(Stored entries)
━━━━━━━━
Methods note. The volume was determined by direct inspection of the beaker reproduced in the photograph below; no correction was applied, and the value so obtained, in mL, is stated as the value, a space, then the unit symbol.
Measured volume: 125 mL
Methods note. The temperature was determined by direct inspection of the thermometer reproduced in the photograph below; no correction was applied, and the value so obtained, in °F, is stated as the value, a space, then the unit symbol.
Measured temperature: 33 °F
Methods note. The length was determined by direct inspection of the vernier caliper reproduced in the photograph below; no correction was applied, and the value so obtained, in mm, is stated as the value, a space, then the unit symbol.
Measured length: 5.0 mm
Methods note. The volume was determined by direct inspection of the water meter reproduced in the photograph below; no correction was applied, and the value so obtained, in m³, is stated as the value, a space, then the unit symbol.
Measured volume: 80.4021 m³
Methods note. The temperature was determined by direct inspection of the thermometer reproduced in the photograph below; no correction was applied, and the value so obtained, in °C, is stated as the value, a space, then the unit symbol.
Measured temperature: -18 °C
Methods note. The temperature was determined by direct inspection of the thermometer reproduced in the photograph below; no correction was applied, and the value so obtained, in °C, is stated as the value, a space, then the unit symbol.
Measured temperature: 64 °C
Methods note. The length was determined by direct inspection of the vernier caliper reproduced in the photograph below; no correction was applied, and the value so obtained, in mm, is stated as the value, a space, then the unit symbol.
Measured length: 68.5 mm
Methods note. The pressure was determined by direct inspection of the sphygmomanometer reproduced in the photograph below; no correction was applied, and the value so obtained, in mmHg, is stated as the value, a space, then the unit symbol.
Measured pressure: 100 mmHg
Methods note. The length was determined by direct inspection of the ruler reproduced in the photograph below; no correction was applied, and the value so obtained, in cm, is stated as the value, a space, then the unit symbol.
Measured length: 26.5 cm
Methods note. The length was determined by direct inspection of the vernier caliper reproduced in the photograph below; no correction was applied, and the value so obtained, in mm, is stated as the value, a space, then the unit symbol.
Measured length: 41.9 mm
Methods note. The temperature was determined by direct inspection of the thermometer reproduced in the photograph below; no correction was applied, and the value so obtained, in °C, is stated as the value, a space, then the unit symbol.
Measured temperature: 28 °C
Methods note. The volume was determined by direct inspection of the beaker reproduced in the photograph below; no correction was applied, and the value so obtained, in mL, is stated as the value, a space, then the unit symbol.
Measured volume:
━━━━━━━━
▶ Work to be completed:
Transcribe every one of the rows above verbatim, keeping each character and line break unchanged.

▶ The completed task:
Methods note. The volume was determined by direct inspection of the beaker reproduced in the photograph below; no correction was applied, and the value so obtained, in mL, is stated as the value, a space, then the unit symbol.
Measured volume: 125 mL
Methods note. The temperature was determined by direct inspection of the thermometer reproduced in the photograph below; no correction was applied, and the value so obtained, in °F, is stated as the value, a space, then the unit symbol.
Measured temperature: 33 °F
Methods note. The length was determined by direct inspection of the vernier caliper reproduced in the photograph below; no correction was applied, and the value so obtained, in mm, is stated as the value, a space, then the unit symbol.
Measured length: 5.0 mm
Methods note. The volume was determined by direct inspection of the water meter reproduced in the photograph below; no correction was applied, and the value so obtained, in m³, is stated as the value, a space, then the unit symbol.
Measured volume: 80.4021 m³
Methods note. The temperature was determined by direct inspection of the thermometer reproduced in the photograph below; no correction was applied, and the value so obtained, in °C, is stated as the value, a space, then the unit symbol.
Measured temperature: -18 °C
Methods note. The temperature was determined by direct inspection of the thermometer reproduced in the photograph below; no correction was applied, and the value so obtained, in °C, is stated as the value, a space, then the unit symbol.
Measured temperature: 64 °C
Methods note. The length was determined by direct inspection of the vernier caliper reproduced in the photograph below; no correction was applied, and the value so obtained, in mm, is stated as the value, a space, then the unit symbol.
Measured length: 68.5 mm
Methods note. The pressure was determined by direct inspection of the sphygmomanometer reproduced in the photograph below; no correction was applied, and the value so obtained, in mmHg, is stated as the value, a space, then the unit symbol.
Measured pressure: 100 mmHg
Methods note. The length was determined by direct inspection of the ruler reproduced in the photograph below; no correction was applied, and the value so obtained, in cm, is stated as the value, a space, then the unit symbol.
Measured length: 26.5 cm
Methods note. The length was determined by direct inspection of the vernier caliper reproduced in the photograph below; no correction was applied, and the value so obtained, in mm, is stated as the value, a space, then the unit symbol.
Measured length: 41.9 mm
Methods note. The temperature was determined by direct inspection of the thermometer reproduced in the photograph below; no correction was applied, and the value so obtained, in °C, is stated as the value, a space, then the unit symbol.
Measured temperature: 28 °C
Methods note. The volume was determined by direct inspection of the beaker reproduced in the photograph below; no correction was applied, and the value so obtained, in mL, is stated as the value, a space, then the unit symbol.
Measured volume:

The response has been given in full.